およそ100人に1人は、生まれたときに心臓に何らかの問題を持っています。このように生まれたときから心臓に異常がある病気を“先天性心疾患”と呼んでいます。
先天性心疾患には、何も治療の必要がない軽いもの、自然治癒するものから、すぐに手術が頻度必要なものや難治性の重症なものまで、さまざまな病態があります。
わが国で多くみられるのが心室中隔欠損症や肺動脈狭窄で、早期に発見することができて、適切な時期に適切な治療を行えば、9割以上が完治します(図1)。
子どもの心臓はまだ形成途中であり、成長の過程で心臓自体の大きさが変わります。したがって、複雑で重症の心疾患の場合は、将来的な形や構造を予測して段階的に手術を施す必要があり、長期にわたるサポートとケアが必要になります。
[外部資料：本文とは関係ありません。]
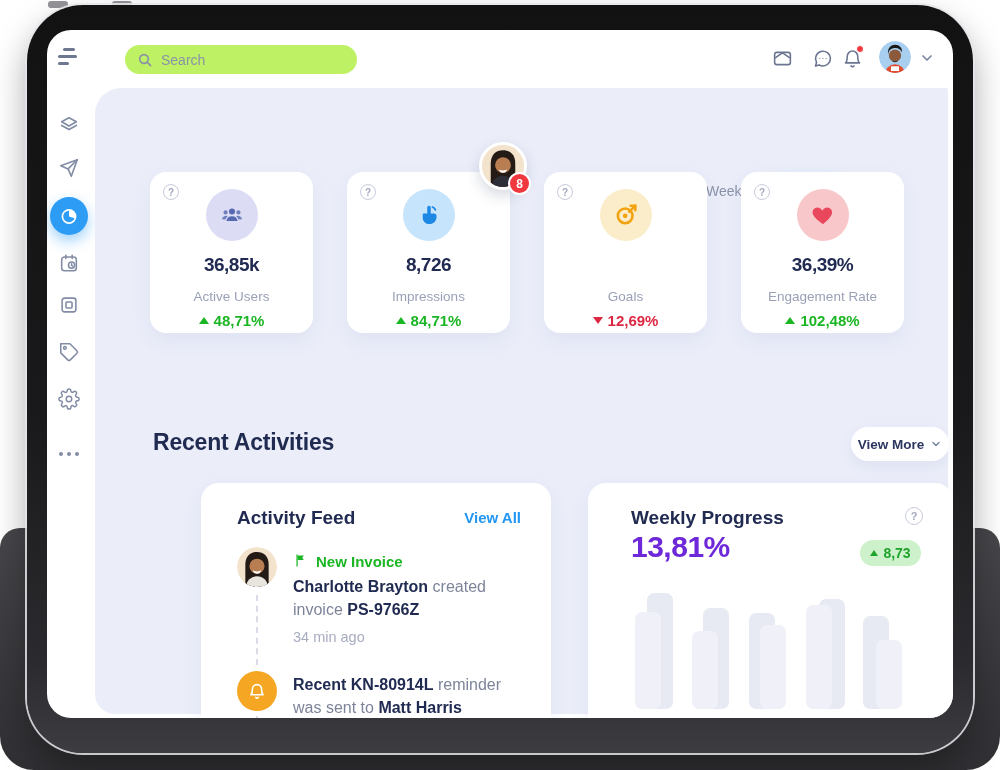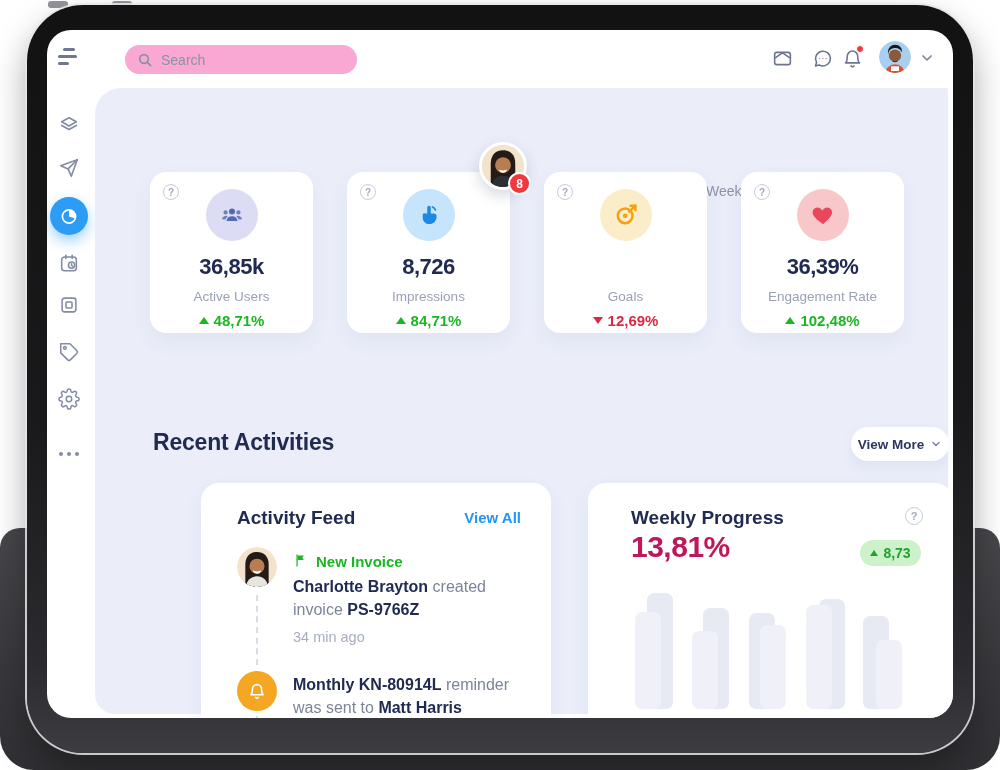"Search" .search { background: #f9a8d4 -> #bef264 }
このように、小児先天性心疾患ではしばしば段階的手術介入を必要とし、再手術の際に臓器損傷の危険の高い癒着剥離を行う必要があります。
しかしながら、癒着を軽減する既製品は現在存在していません。
そこで、生体適合性や生分解性に優れるゼラチンを用いた癒着予防材の開発を進めています。
ゼラチンの乾式紡糸法をベースにゼラチンナノファイバー不織布を調製し、臨床で要求される力学的強度、分解性、臓器への密着性等の実現を目指しています。